The views expressed are those of the author and are not necessarily those of Scientific American or HerpDigest.

Of the many unlikeable and inaccurate stereotypes maintained about animals in popular consciousness, among the most frustrating is what I term “old man turtle”. This is the idea that turtles (by which I mean, all members of Testudines) are like decrepit, weak, bony little old men housed inside a box. It’s not fair, and it’s not at all accurate. Here we look at just one aspect of turtle anatomy. In keeping with the stupid “old man turtle” idea, popular culture would have it that turtles are weak, flaccid, crappy organisms with dull social lives, stunted and barely functional internal organs and undersized sex organs. Well, wait a goddam minute…

For more go to:

http://blogs.scientificamerican.com.../06/08/terrifying-sex-organs-of-male-turtles/

(OK, the article is over a year old. But I am sick and tired of answering these questions via the net or phone)


----------



## sibi (Aug 15, 2014)

I don't blame you Cowboy. But, better you than me cause that would be pretty awkward for a woman to answer any questions of this nature


----------



## Abdulla6169 (Aug 15, 2014)

sibi said:


> I don't blame you Cowboy. But, better you than me cause that would be pretty awkward for a woman to answer any questions of this nature


Let alone ask them


----------



## Cowboy_Ken (Aug 15, 2014)

And one final point, 
“GET OFF MY LAWN YOU DAMN KIDS!!!"


----------



## jaizei (Aug 15, 2014)

I can't wait until I'm old enough to be able to yell at children and it comes across more as crotchety old man instead of ahole.


----------



## Cowboy_Ken (Aug 15, 2014)

No kids come out to our place unless invited. I've only had one trespasser, a very old man shot and killed an elk in our lower pasture. We were non to happy about that...


----------



## Abdulla6169 (Aug 15, 2014)

Cowboy_Ken said:


> No kids come out to our place unless invited. I've only had one trespasser, a very old man shot and killed an elk in our lower pasture. We were non to happy about that...
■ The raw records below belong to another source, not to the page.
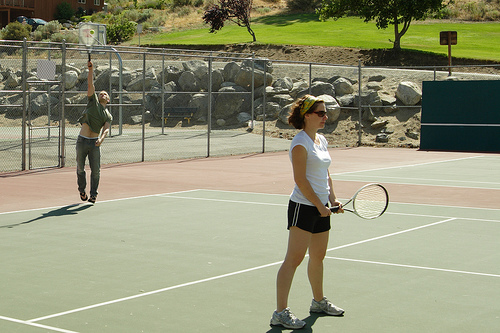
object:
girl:
[273, 93, 343, 332]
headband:
[299, 97, 318, 113]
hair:
[288, 95, 323, 129]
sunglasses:
[310, 111, 328, 117]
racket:
[330, 182, 389, 220]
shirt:
[289, 131, 333, 206]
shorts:
[287, 200, 332, 233]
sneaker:
[269, 307, 308, 329]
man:
[75, 25, 113, 203]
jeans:
[75, 135, 103, 197]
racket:
[78, 22, 97, 60]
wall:
[2, 61, 415, 125]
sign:
[440, 30, 457, 77]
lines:
[2, 188, 167, 214]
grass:
[157, 19, 499, 47]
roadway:
[0, 52, 496, 76]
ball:
[89, 30, 94, 34]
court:
[0, 146, 500, 281]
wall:
[420, 81, 500, 151]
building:
[0, 0, 103, 25]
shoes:
[269, 306, 306, 329]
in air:
[73, 190, 101, 207]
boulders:
[359, 71, 419, 120]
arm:
[85, 69, 95, 96]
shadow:
[0, 203, 94, 229]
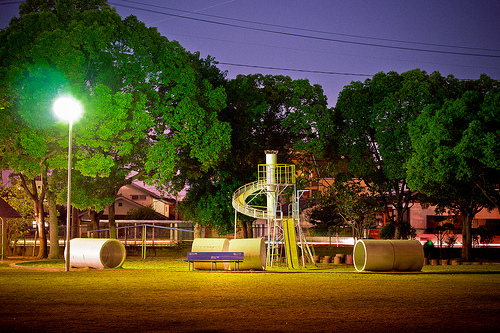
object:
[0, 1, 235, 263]
tall tree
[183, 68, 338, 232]
tree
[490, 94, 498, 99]
leaves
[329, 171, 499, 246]
building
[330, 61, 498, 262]
trees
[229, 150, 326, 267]
slide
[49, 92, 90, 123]
light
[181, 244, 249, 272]
bench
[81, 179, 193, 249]
house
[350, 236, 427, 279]
tube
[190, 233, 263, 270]
tube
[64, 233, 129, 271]
tube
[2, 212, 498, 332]
play area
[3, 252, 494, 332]
grass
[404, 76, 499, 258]
tree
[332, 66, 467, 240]
tree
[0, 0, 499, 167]
sky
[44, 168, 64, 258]
trunk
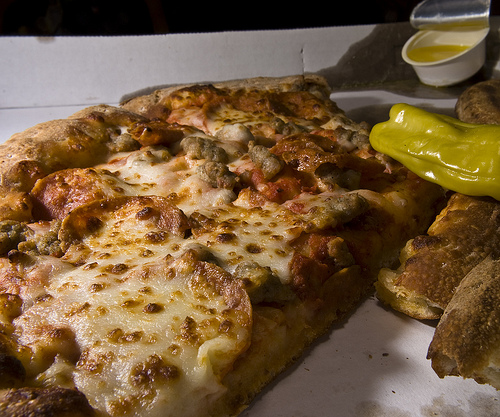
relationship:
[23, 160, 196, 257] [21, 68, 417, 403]
sausage on pizza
Put a "Trespassers will be shot, survivors will be shot again." Sign


----------



## ascott (Aug 15, 2014)

It is simply a penis....I don't know what all the hub bub is about....and yes, women can and do say penis.....


----------



## Rob.harmon (Aug 15, 2014)

ascott said:


> It is simply a penis....I don't know what all the hub bub is about....and yes, women can and do say penis.....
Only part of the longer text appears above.